On Thursday morning I opened my freezer full bread and pulled out a dense fruit bun which I ate ravenously for breakfast. While realizing that my run of free meals might be ending I decided to make some calls and see if any of my environmentally proactive friends would take me dumpster diving.
This turned out easier than I had expected, and when it got dark, my two friends took me round our local bins, teaching me the tricks and trades of finding food that shops had thrown out at the end of the day. We ran home with cheese, fresh fruit and veggies (and even flowers) and cooked up a late night pasta.
Friday morning was started with a bread roll full of fresh veggies. I then conveniently had a lunch date at a friends house, where I was supplied with quiche and a fresh bean salad. That night I dragged my housemate along to the Hare Krishna Temple in Albert park for a free Indian three course meal.
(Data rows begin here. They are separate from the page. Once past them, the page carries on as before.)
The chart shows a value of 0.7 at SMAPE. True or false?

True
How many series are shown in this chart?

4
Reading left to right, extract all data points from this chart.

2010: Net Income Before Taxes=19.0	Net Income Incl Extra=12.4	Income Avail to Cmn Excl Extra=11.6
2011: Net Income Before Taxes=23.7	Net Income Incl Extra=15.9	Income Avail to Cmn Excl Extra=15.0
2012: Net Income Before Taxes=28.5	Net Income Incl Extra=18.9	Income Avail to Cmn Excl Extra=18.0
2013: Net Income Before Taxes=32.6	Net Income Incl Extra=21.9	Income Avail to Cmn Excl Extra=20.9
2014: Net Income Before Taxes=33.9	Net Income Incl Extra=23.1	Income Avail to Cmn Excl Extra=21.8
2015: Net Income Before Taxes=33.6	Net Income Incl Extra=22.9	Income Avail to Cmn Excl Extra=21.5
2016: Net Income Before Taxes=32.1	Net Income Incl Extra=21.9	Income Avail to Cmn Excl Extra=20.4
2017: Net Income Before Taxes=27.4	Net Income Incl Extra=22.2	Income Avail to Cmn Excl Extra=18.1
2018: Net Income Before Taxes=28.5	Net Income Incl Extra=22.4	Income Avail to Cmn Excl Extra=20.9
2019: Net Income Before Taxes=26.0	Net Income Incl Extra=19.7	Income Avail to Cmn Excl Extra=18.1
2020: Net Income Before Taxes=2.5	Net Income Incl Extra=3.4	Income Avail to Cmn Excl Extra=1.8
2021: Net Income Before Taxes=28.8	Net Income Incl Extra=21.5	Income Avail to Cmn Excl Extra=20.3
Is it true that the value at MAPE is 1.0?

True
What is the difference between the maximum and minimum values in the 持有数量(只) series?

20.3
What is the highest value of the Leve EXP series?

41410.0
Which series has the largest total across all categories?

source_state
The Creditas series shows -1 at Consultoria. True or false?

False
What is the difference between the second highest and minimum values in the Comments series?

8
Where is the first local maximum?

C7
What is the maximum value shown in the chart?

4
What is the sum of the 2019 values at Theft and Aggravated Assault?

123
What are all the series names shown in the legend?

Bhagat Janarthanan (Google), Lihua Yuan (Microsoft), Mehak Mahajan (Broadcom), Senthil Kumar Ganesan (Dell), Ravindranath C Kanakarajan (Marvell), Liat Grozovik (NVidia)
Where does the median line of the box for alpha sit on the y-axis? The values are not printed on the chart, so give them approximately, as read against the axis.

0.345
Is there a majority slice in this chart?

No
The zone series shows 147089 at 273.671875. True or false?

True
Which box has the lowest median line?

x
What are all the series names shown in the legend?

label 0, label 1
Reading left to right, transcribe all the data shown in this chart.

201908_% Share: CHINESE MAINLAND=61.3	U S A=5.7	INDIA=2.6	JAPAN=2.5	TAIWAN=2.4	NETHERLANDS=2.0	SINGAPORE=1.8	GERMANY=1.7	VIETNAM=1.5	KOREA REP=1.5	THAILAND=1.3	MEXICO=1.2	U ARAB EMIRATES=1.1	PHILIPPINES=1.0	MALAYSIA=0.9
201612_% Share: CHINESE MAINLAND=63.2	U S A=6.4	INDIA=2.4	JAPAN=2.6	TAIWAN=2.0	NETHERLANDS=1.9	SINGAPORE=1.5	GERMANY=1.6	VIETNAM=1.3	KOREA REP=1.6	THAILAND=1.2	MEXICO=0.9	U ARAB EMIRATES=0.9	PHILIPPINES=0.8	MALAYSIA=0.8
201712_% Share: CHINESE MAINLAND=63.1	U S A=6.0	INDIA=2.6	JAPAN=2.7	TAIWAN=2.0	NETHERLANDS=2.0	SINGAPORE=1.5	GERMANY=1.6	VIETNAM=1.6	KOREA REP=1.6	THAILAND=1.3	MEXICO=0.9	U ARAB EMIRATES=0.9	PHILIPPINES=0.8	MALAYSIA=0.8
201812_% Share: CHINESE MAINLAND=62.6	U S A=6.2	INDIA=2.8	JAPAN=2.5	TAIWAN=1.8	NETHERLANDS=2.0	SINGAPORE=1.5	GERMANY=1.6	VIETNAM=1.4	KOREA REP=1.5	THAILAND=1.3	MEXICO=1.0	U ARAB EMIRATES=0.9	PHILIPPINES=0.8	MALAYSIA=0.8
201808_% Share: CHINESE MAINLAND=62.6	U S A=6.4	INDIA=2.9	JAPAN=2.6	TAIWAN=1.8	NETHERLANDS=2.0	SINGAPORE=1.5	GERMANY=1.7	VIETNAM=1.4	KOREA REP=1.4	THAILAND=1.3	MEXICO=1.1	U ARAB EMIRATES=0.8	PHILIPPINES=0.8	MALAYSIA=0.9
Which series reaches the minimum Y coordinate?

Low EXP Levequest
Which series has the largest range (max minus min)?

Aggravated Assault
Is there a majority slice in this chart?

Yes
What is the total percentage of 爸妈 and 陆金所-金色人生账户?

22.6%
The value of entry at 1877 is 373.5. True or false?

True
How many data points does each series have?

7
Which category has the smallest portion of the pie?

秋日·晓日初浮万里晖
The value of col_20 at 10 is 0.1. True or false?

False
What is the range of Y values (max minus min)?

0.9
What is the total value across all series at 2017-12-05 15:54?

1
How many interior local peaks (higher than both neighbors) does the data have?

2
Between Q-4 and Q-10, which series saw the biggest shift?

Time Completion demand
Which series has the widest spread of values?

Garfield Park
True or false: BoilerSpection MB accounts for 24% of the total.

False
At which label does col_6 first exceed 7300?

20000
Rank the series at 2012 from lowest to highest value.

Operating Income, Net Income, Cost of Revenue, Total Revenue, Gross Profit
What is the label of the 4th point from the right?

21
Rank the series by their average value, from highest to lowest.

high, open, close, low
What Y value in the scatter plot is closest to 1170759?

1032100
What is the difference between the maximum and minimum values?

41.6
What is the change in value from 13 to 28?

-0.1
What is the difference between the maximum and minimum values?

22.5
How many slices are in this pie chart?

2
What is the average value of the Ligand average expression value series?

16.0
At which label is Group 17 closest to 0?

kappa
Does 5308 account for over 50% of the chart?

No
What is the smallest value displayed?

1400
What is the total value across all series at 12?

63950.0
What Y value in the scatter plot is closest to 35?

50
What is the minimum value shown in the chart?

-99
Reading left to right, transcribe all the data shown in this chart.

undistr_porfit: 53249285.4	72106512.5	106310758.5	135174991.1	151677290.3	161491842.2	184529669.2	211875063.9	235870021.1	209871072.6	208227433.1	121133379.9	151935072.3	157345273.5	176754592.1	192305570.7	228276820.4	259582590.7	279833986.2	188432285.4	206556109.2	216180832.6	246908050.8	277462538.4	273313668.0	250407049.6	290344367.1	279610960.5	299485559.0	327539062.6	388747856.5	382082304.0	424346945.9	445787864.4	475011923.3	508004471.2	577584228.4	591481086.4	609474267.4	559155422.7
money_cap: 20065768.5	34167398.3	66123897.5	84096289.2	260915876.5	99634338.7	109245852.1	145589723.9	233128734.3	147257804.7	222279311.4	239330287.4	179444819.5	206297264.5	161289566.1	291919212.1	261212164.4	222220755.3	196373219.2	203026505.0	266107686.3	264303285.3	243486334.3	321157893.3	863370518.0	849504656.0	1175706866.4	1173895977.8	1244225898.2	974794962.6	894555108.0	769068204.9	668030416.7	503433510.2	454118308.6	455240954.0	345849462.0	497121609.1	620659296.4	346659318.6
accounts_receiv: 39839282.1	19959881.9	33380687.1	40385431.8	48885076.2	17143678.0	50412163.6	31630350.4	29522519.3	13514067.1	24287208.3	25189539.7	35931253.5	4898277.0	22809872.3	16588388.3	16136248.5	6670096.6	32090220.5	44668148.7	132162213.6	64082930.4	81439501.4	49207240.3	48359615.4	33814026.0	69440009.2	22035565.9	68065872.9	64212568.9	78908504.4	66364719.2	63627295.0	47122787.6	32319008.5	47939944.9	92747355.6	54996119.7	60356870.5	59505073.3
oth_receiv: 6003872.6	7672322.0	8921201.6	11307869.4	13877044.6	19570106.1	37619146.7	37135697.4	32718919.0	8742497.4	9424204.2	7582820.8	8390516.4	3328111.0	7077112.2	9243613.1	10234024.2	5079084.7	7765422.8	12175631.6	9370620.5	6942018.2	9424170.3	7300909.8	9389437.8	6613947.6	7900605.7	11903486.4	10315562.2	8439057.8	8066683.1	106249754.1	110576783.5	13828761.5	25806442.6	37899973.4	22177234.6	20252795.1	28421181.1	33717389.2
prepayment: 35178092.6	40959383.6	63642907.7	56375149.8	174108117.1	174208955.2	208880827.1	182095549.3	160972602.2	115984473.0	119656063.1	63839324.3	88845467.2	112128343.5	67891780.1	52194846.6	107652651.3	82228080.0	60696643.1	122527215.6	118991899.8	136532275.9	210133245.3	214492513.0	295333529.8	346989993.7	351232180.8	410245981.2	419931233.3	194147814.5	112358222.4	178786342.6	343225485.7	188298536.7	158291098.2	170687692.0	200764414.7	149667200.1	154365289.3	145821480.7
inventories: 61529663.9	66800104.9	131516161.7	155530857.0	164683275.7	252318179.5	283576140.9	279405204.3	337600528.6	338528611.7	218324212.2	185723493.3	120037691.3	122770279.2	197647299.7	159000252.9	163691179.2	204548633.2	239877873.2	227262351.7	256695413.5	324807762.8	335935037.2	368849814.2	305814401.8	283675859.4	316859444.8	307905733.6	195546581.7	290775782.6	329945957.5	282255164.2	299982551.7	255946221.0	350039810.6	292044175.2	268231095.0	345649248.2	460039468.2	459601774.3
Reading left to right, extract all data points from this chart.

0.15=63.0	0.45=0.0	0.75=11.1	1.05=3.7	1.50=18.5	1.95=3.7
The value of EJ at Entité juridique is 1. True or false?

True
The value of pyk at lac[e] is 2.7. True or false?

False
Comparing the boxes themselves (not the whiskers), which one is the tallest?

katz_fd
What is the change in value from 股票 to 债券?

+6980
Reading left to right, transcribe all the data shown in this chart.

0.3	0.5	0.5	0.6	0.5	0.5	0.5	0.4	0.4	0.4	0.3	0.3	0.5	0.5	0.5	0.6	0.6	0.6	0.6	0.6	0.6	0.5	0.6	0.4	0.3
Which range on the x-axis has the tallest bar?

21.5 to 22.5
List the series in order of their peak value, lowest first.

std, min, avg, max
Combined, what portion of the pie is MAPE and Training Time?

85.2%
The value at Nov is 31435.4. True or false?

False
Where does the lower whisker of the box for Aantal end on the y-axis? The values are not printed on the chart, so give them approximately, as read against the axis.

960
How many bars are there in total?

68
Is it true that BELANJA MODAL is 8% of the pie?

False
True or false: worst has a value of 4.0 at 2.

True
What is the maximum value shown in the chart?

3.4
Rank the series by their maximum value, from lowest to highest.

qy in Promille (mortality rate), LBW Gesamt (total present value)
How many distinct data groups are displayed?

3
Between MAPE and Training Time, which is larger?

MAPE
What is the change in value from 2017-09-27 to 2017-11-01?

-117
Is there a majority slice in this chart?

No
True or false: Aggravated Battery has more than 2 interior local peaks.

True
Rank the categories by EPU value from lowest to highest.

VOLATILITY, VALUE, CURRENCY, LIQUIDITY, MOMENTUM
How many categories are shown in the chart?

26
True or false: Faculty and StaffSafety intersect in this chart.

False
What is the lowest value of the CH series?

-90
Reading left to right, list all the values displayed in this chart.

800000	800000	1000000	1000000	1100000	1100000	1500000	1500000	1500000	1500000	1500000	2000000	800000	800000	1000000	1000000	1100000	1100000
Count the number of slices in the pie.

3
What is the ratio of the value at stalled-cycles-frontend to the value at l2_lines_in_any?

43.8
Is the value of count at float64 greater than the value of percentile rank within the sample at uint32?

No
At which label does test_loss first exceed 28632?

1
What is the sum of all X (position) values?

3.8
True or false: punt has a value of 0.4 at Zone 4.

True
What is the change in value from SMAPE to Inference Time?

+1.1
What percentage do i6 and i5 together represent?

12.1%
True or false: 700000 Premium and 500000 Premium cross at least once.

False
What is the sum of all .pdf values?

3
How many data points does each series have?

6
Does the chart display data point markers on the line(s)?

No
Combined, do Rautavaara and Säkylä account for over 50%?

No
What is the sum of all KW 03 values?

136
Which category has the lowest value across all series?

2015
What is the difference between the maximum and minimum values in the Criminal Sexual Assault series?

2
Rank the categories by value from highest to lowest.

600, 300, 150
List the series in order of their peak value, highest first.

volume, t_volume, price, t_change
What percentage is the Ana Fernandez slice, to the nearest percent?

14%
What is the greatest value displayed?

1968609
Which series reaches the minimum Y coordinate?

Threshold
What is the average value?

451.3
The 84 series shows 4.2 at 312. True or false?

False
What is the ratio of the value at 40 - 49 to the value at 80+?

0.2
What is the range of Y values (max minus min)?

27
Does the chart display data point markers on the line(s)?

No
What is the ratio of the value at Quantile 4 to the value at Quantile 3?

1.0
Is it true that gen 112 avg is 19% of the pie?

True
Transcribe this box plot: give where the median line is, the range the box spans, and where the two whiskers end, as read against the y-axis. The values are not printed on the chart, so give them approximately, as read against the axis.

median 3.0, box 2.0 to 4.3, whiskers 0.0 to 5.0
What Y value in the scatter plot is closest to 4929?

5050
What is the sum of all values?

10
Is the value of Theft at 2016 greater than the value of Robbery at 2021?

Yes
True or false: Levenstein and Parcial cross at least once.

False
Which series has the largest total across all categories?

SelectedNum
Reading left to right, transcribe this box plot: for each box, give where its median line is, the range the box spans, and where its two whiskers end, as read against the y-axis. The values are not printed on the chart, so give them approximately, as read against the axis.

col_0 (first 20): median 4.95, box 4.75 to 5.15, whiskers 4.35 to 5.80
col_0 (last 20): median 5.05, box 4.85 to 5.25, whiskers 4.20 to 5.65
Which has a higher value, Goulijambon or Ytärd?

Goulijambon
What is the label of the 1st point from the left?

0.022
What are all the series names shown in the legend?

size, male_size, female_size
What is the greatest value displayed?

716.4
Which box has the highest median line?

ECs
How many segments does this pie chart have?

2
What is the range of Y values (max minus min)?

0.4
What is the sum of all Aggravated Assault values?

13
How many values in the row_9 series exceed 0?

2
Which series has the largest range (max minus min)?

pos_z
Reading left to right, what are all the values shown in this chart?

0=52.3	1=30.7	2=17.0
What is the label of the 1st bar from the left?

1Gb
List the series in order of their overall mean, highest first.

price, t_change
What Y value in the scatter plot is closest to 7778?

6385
On Saturday a friend and I went to ‘Lentil As Anything’ at Abbotsford Convent where we ate a late lunch. The spread was comprehensive and we were even offered coffee and tea before stuffing our bellies with desert. On the way out we put a secret amount in the donations box and were on out way.
There are heaps of bars and restaurants in Melbourne that offer free snacks but the best one I’ve come across is the free BBQ at The Workshop Bar, on the corner of Elizabeth and A’Beckett streets in the CBD. Sausages, salad and other delights are offered to anybody who lines up. Starting from 6 on Sunday. It was delicious.
The growing subculture of sharing free food is one that is very welcoming of increased demand. You don’t have to be poor, just open to challenging the current food regime in Victoria. The general opinion seems to be the more the merrier, and I wasn’t asked any questions at any of the free meals I attended. The more people we get involved in these events the bigger the groups with grow and the more food we can share.
All the organizations welcome volunteers and food donations.